Q: What is global health?
Global health is a field that encompasses health problems, issues, and concerns that transcend national, racial, ethnic and cultural boundaries. It is different from ‘International Health,' which is more about health policies and systems in countries around the world. While international health emphasizes differences across countries, global health is more focused on their commonalities.

Q: What is the importance of Global Health in California?
California has the largest economy of any US state and one of the 10 largest in the world. Given its power as a global economic force and its geographic location on the Pacific Rim, it is uniquely positioned to accrue the benefits and suffer the losses associated with global health. A recent UCGHI study estimated that global health activities generate $50 billion of business activity (revenue or income) and 350,000 high-quality jobs in the state.

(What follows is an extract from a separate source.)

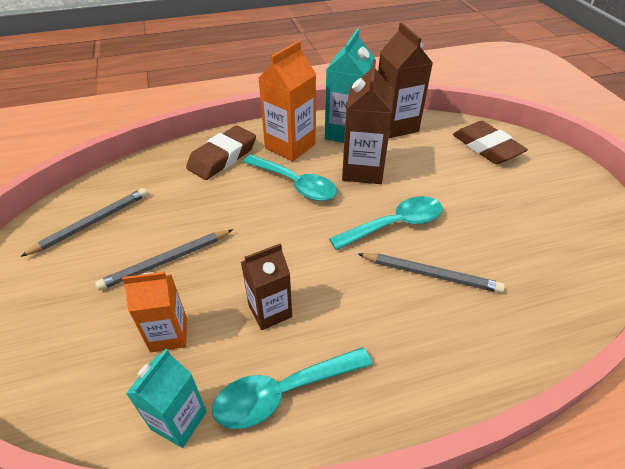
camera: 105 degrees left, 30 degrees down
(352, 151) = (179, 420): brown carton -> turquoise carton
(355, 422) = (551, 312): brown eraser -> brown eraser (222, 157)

Q: What distinguishes UCR from other universities where your field of research is concerned?
UCR is located in a region of the United States that is truly unique. This region -- Inland Southern California -- is one of the fastest growing regions in the United States. Rapid population growth and immigration have created problems of environmental degradation, water and food insecurity, suburban sprawl, and large disparities in access to health and quality education in inland Southern California. This makes the region a living laboratory for studying the impact of sound, evidence-based policy-making on the quality of life. Indeed, many of the problems confronting inland Southern California are not too dissimilar from those facing rapidly-growing regions in the developing world, which is fascinating for a development economist like me.